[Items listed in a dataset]

====

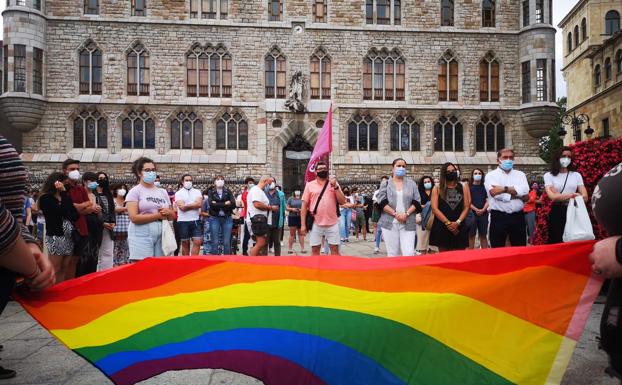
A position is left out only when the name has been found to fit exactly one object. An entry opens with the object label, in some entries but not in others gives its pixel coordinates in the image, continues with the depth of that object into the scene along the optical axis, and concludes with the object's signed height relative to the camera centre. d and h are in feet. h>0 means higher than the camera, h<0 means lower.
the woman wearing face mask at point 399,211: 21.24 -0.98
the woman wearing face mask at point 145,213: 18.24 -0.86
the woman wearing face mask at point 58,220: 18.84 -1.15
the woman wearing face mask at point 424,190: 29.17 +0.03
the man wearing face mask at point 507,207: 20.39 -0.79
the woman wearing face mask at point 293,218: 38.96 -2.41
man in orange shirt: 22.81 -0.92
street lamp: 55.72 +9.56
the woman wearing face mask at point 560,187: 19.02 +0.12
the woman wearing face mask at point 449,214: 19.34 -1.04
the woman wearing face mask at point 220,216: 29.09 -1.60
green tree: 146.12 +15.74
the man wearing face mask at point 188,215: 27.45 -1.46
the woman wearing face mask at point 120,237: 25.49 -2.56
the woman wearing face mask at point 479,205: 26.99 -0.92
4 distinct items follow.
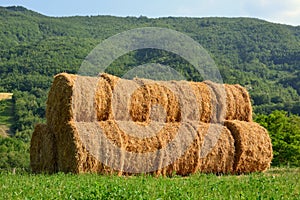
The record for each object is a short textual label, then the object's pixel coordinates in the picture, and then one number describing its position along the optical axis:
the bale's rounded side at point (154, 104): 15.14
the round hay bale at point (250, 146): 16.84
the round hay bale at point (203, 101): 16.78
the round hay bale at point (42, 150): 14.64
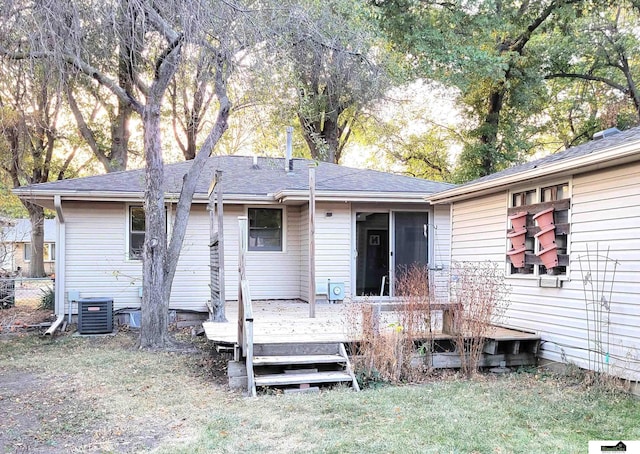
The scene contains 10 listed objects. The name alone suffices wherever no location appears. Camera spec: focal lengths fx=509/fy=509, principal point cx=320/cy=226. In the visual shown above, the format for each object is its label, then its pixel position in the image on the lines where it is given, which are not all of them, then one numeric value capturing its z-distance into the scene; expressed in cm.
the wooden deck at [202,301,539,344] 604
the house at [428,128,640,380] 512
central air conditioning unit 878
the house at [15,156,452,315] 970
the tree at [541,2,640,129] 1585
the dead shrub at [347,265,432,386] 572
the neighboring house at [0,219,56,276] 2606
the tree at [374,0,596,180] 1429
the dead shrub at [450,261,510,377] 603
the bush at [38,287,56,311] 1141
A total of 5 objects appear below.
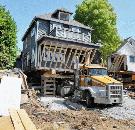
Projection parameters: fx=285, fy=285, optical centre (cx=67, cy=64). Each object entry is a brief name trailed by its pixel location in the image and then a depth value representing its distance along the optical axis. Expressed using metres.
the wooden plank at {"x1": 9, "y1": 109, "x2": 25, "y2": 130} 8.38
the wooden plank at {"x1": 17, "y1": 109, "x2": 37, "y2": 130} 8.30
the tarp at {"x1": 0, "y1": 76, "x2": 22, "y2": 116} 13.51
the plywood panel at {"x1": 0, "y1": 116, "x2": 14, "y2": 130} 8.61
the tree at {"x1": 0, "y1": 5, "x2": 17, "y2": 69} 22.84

====

The reply has to reproduce every line above verbatim and contain no pictures.

Result of the exercise
A position is left out only when the name has been found to fit exactly one object. An entry opens with the object label, in some entries but not in others gives its pixel coordinates in the image, continues with the depth of that object into the scene along the optical axis, and concludes with the object's signed height relative to the camera centre. d and h are in feet. h>0 means higher than the camera, h<0 means lower.
the woman wearing face mask at point 399,211: 21.24 -0.98
the woman wearing face mask at point 145,213: 18.24 -0.86
the woman wearing face mask at point 58,220: 18.84 -1.15
the woman wearing face mask at point 424,190: 29.17 +0.03
the man wearing face mask at point 507,207: 20.39 -0.79
the woman wearing face mask at point 293,218: 38.96 -2.41
man in orange shirt: 22.81 -0.92
street lamp: 55.72 +9.56
the woman wearing face mask at point 560,187: 19.02 +0.12
the woman wearing face mask at point 449,214: 19.34 -1.04
the woman wearing face mask at point 220,216: 29.09 -1.60
green tree: 146.12 +15.74
the man wearing face mask at point 188,215: 27.45 -1.46
the woman wearing face mask at point 120,237: 25.49 -2.56
the woman wearing face mask at point 479,205: 26.99 -0.92
4 distinct items follow.
The record for each object is a short textual label, then the object's pixel coordinates in the picture, and then one number describing its position along the optical axis:
the bale's rounded side at point (154, 104): 15.14
the round hay bale at point (250, 146): 16.84
the round hay bale at point (203, 101): 16.78
the round hay bale at point (42, 150): 14.64
The scene contains 10 listed objects. The name alone suffices wherever no location appears. Camera spec: focal lengths fx=509/fy=509, principal point cx=320/cy=226. In the visual shown above, the format for each object is its label, then its pixel position in the image on the lines where it is given, which are not all of them, then one numeric value capturing its z-distance into the scene; expressed in cm.
the wooden deck at [202,301,539,344] 604
the house at [428,128,640,380] 512
central air conditioning unit 878
the house at [15,156,452,315] 970
the tree at [541,2,640,129] 1585
the dead shrub at [347,265,432,386] 572
the neighboring house at [0,219,56,276] 2606
the tree at [374,0,596,180] 1429
the dead shrub at [450,261,510,377] 603
the bush at [38,287,56,311] 1141
A total of 5 objects appear below.
Projection parameters: fx=285, fy=285, optical centre (cx=67, cy=64). Each object entry is a brief name trailed by its pixel location in the image and then a depth value representing its distance along the optical axis. Expressed using metres.
the wooden plank at {"x1": 9, "y1": 109, "x2": 25, "y2": 130} 8.38
the wooden plank at {"x1": 17, "y1": 109, "x2": 37, "y2": 130} 8.30
the tarp at {"x1": 0, "y1": 76, "x2": 22, "y2": 116} 13.51
the plywood panel at {"x1": 0, "y1": 116, "x2": 14, "y2": 130} 8.61
the tree at {"x1": 0, "y1": 5, "x2": 17, "y2": 69} 22.84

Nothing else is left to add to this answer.